ASSIGNMENT A »
Show each line of the records below that contains the string "True", copied unchanged.

Controllability and observability of impulsive control systems have been studied by a number of papers [4, 6, 12, 13, 15, 16]. Leela et al. [4] investigated the controllability of a class of time-invariant impulsive systems with the assumption that the impulses of impulsive control are regulated at discontinuous points. Lakshmikantham and Deo [12] improved Leela et al.’s [4] results. Then, George et al. [13] extended the results to the linear impulsive systems with time-varying coefficients and nonlinear perturbations. Benzaid and Sznaier [6] studied the null controllability of the linear impulsive systems with the control impulses only acting at the discontinuous points. Guan et al. [15] investigated the controllability and observability of linear time-varying impulsive systems. Sufficient and necessary conditions for controllability and observability are established and their applications to time-invariant impulsive control systems are also discussed. Xie and Wang [16] investigated controllability and observability of a simple class of impulsive systems. Necessary and sufficient conditions are obtained.

DATA UNDER STUDY »
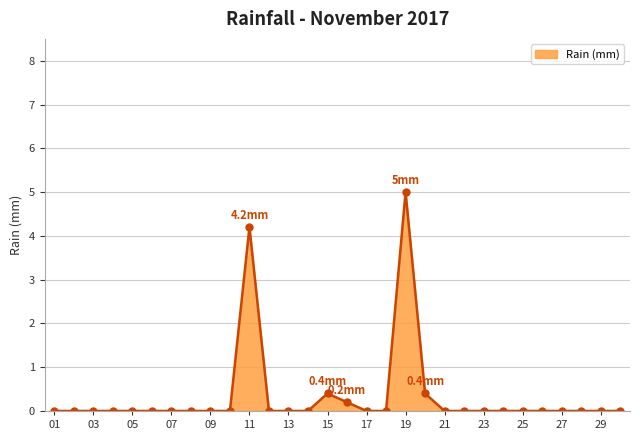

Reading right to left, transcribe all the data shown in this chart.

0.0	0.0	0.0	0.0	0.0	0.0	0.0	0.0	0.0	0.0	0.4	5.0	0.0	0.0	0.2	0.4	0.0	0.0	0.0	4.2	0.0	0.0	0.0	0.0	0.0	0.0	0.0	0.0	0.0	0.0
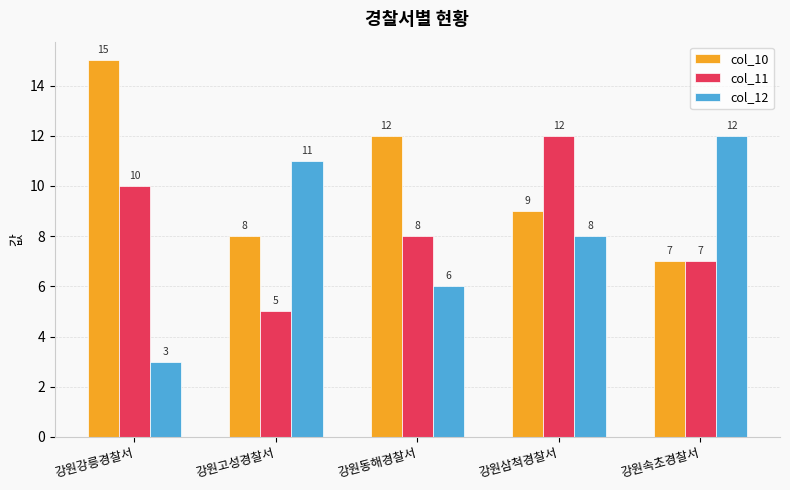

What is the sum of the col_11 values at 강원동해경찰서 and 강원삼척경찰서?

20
==
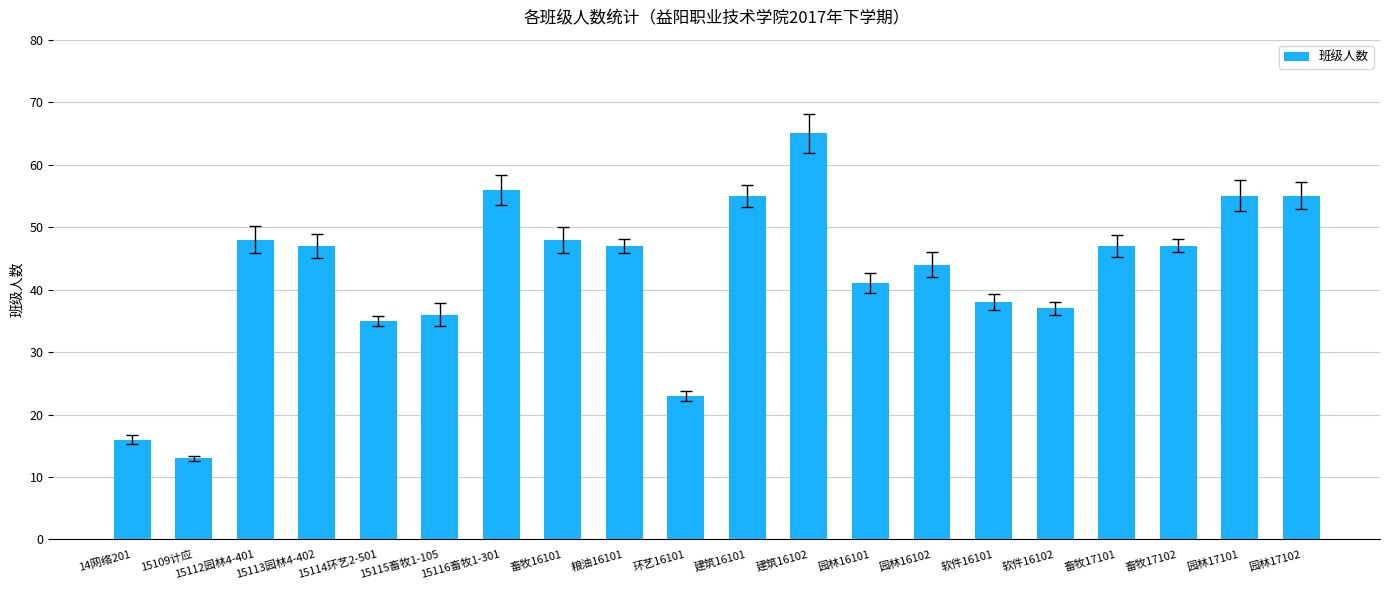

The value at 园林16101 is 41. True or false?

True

ASSIGNMENT B »
According to the text on impulsive control systems above, who improved the results of Leela et al.?

EXERCISE OUTPUT A »
The value at 园林16101 is 41. True or false?
True

EXERCISE OUTPUT B »
Lakshmikantham and Deo